I am looking for a printer recommendation.

For context, I run workshops on art book making and publishing and am looking for a printer that I can use in these workshops so the participants can print basic dummies of their zines/books. I am NOT looking for the best quality, but rather would prioritise conservative ink usage, ease of maintenance and speedy printing these are, after all, things made to support learning, not final products to showcase or sell.

I've been using a Canon TS9560 to make things myself, but it has a few issues: it's incredibly slow, chews through ink, prints horribly on thicker uncoated paper and doesn't print A3 duplex natively (I have to switch the paper manually). It's fine for just me, but not adequate in a workshop context.

What I'm hoping for:

  • Up to A3 duplex (necessity)
  • Reasonable ink usage
  • Simple and reliable (well, as much as possible)
  • Prints well on a variety of papers and potentially thin card
What would be nice to have:

  • Not gigantic
  • Off brand ink is available and doesn't shut the printer down (though this seems tremendously unlikely given the way the industry is going)

○ ○ ○ ○ ○ ○ ○

-- Instructions --
1. According to the printer post, which printer has the writer been using to make things themselves?
2. Copy out the passage of the printer post that begins with the words containing "I've been using" and ends with "a workshop context.", renaming "Canon TS9560" as "Epson ET-8550".

○ ○ ○ ○ ○ ○ ○

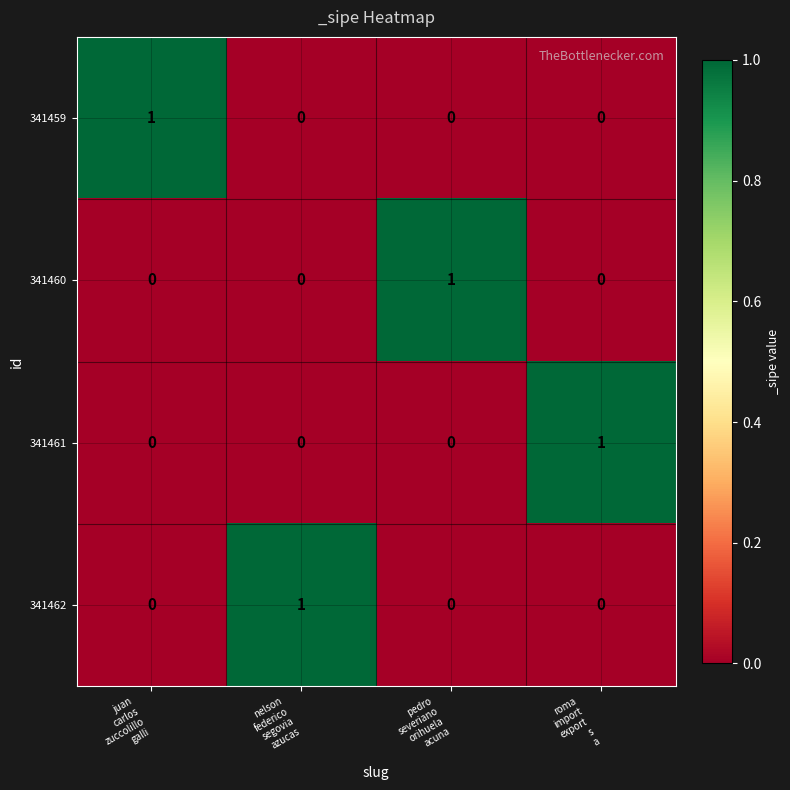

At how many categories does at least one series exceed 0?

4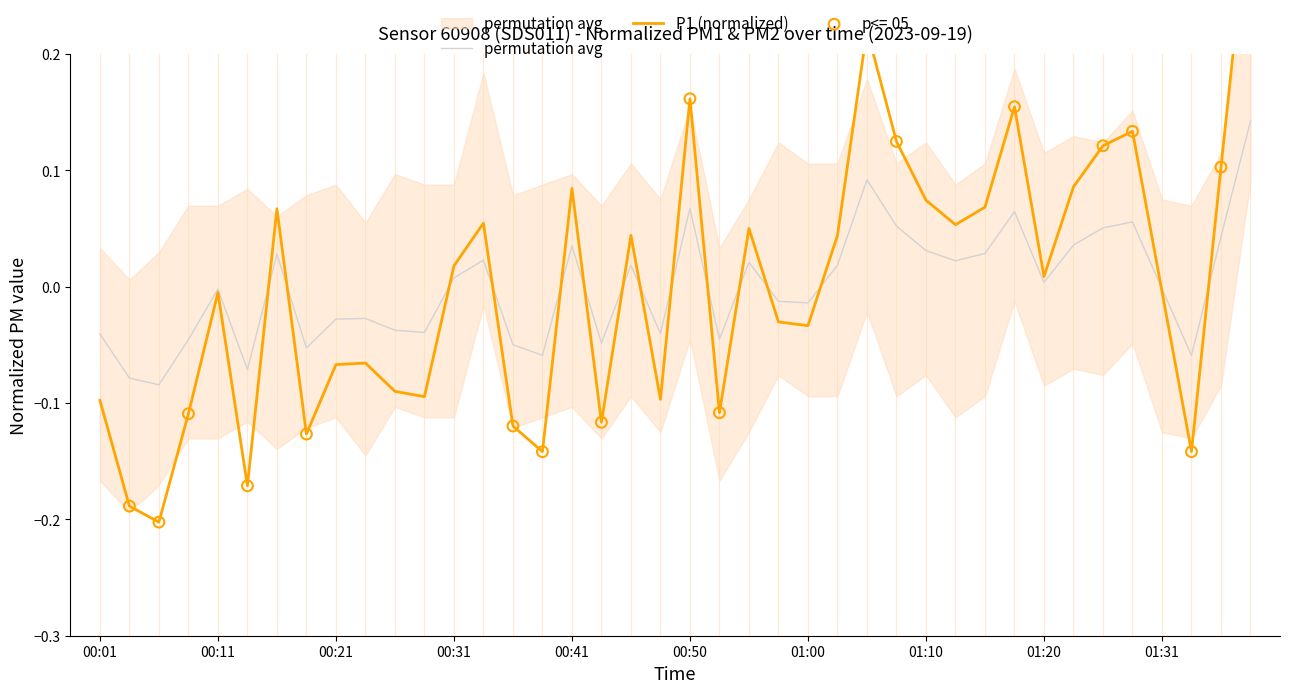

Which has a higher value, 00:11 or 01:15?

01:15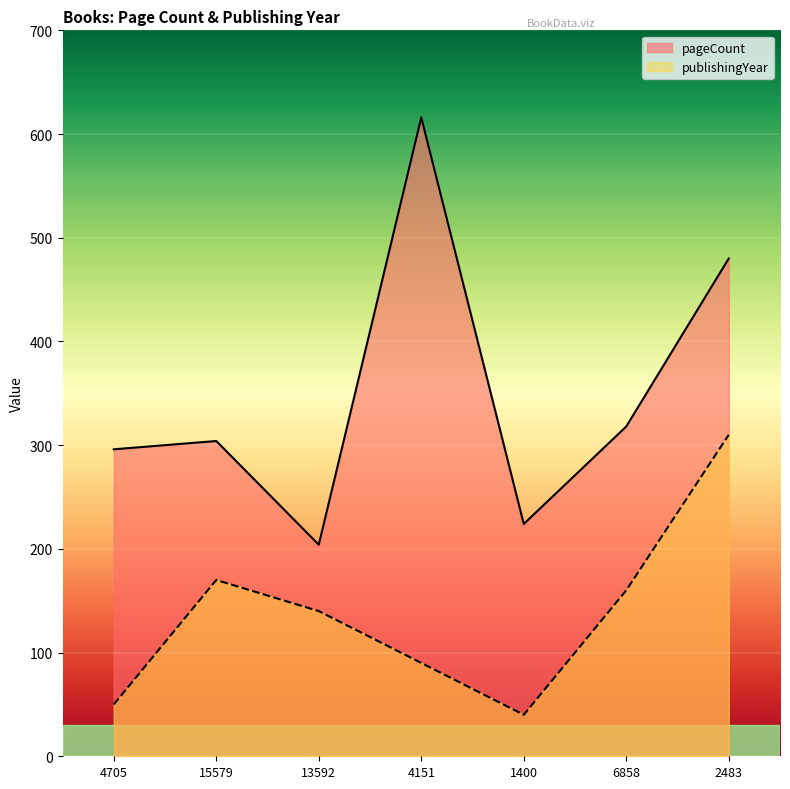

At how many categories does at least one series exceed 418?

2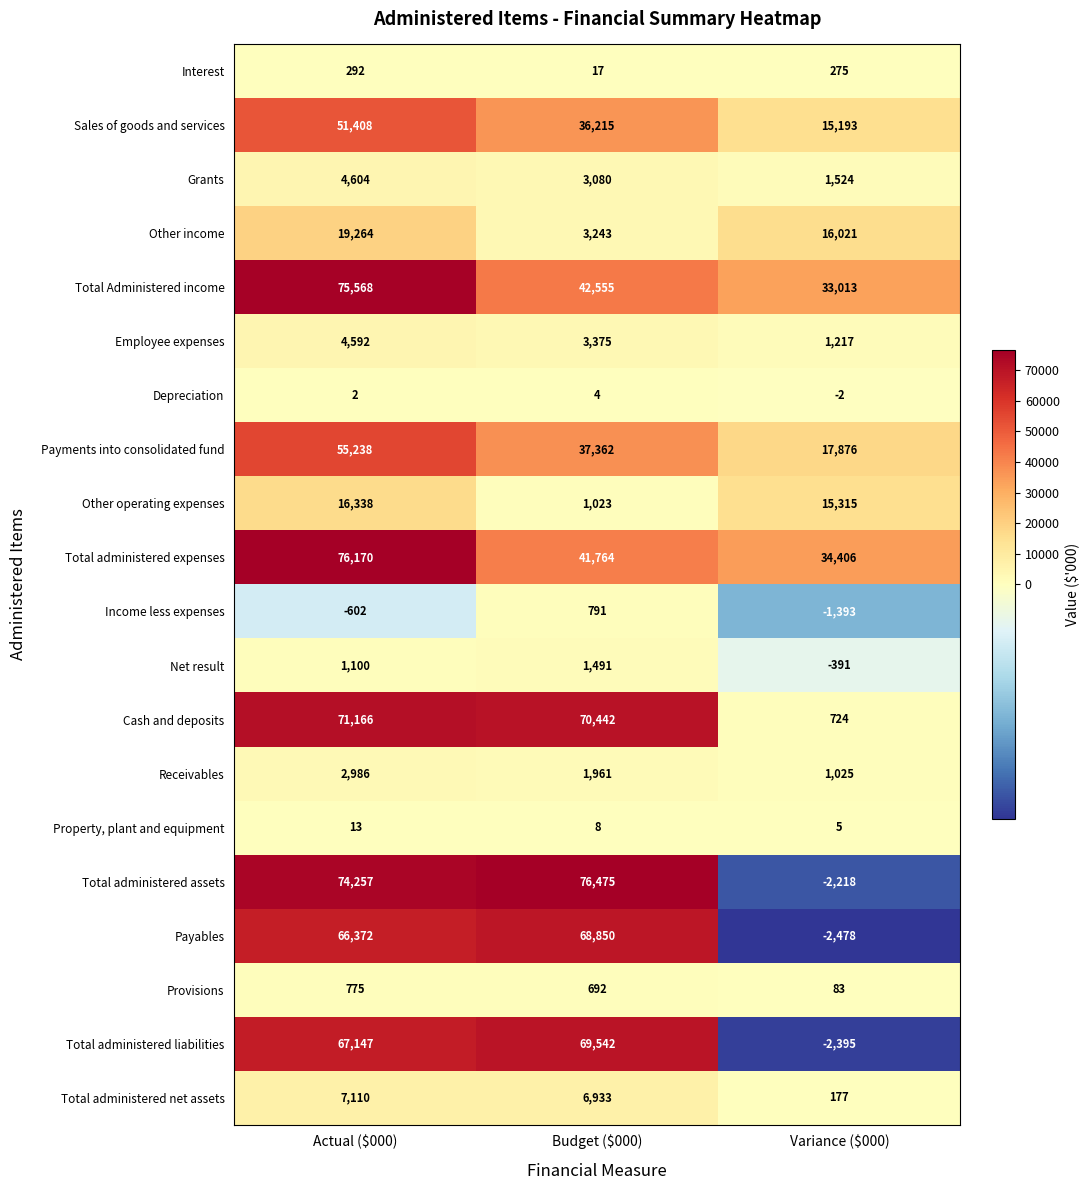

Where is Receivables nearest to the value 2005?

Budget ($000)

○ ○ ○ ○ ○ ○ ○

-- Results of the exercise --
1. A Canon TS9560.

2.
I've been using a Epson ET-8550 to make things myself, but it has a few issues: it's incredibly slow, chews through ink, prints horribly on thicker uncoated paper and doesn't print A3 duplex natively (I have to switch the paper manually). It's fine for just me, but not adequate in a workshop context.